5. Ideal gas law: \( PV = nRT \)
For a dilute gas at low enough density and moderate temperature, pressure \( P \), volume \( V \), and temperature \( T \) are related by the ideal gas law:
\[ PV = nRT \]
where \( n \) is the number of moles of gas, and \( R \) is the universal gas constant: \( R \approx 8.314\,\text{J/(mol}\cdot\text{K)} \). Temperature \( T \) must be in kelvins (K).
So \( P \) depends on how much gas (n), how much space it has (V), and how hot it is (T). For a fixed amount of gas: \( P \propto T/V \); if \( T \) is constant, \( PV = \text{constant} \) (Boyle’s law); if \( V \) is constant, \( P \propto T \) (pressure law).
\[ \text{Also: } PV = N k_B T \quad \text{where } N = \text{number of molecules},\quad k_B = \frac{R}{N_A} \approx 1.38 \times 10^{-23}\,\text{J/K} \]
Here \( N_A \) is Avogadro’s number (\( \approx 6.022 \times 10^{23} \) per mole), so \( n = N/N_A \) and \( R = N_A k_B \).
Link to pressure as force per area: In kinetic theory, the pressure of a gas is due to molecules colliding with the walls. The force on the wall is the rate of change of momentum of the molecules; averaging over many collisions gives \( P \sim \rho \langle v^2 \rangle \), which can be shown to equal \( nRT/V \) for an ideal gas. So \( PV = nRT \) is consistent with \( P = F/A \) at the microscopic level.

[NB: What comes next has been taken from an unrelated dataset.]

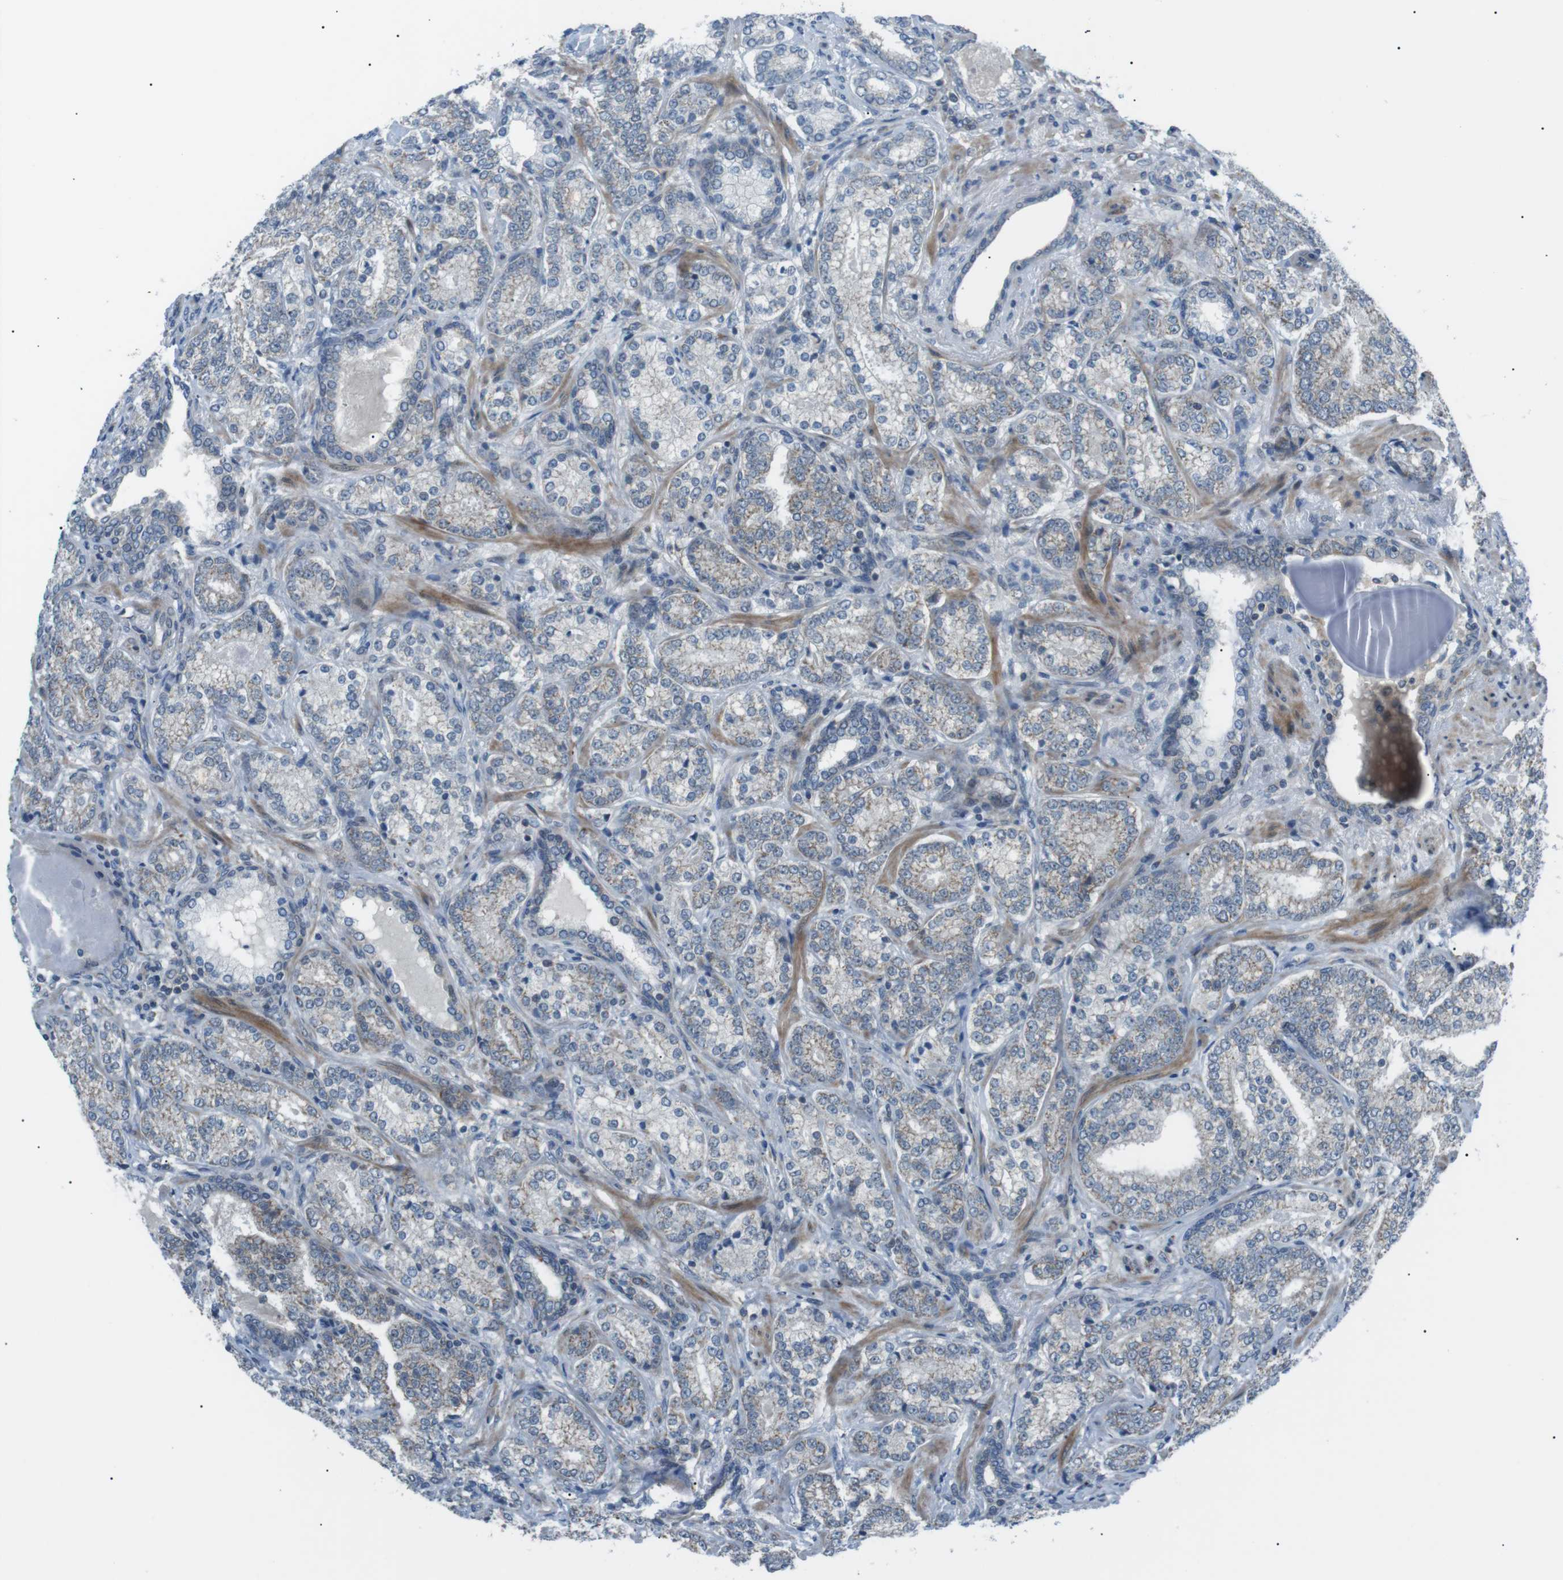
{"staining": {"intensity": "moderate", "quantity": "25%-75%", "location": "cytoplasmic/membranous"}, "tissue": "prostate cancer", "cell_type": "Tumor cells", "image_type": "cancer", "snomed": [{"axis": "morphology", "description": "Adenocarcinoma, High grade"}, {"axis": "topography", "description": "Prostate"}], "caption": "Protein expression analysis of human high-grade adenocarcinoma (prostate) reveals moderate cytoplasmic/membranous expression in about 25%-75% of tumor cells.", "gene": "ARID5B", "patient": {"sex": "male", "age": 61}}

Example: A container of volume 0.5 m³ holds 2 mol of an ideal gas at 300 K. \( P = nRT/V = 2 \times 8.314 \times 300 / 0.5 \approx 9986\,\text{Pa} \approx 10\,\text{kPa} \). If the same gas is compressed to 0.2 m³ at the same temperature, \( P = 2 \times 8.314 \times 300 / 0.2 \approx 24\,942\,\text{Pa} \approx 25\,\text{kPa} \).
6. Other useful relations
Density and moles: \( n = m/M \) where \( m \) is mass and \( M \) is molar mass. So \( \rho = m/V = n M/V \). From \( PV = nRT \), \( P = (n/V) RT = (\rho/M) RT \), so \( P = \rho R T / M \).
2. In a hydraulic system, the small piston has area 4 cm² and the large piston 100 cm². A force of 50 N is applied to the small piston. What force is produced on the large piston (assuming incompressible fluid)?
Solution: By Pascal's law, \( P \) is the same, so \( F_2/F_1 = A_2/A_1 = 100/4 = 25 \). So \( F_2 = 25 \times 50 = 1250\,\text{N} \).
3. What is the gauge pressure at a depth of 5 m in water? Use \( \rho = 1000\,\text{kg/m}^3 \), \( g = 10\,\text{m/s}^2 \).
Solution: Gauge pressure = \( P - P_\text{atm} = \rho g h = 1000 \times 10 \times 5 = 50\,000\,\text{Pa} = 50\,\text{kPa} \).
4. An ideal gas occupies 2 L at 100 kPa and 300 K. How many moles \( n \) are there? (Use \( R = 8.314\,\text{J/(mol}\cdot\text{K)} \); 2 L = 0.002 m³.)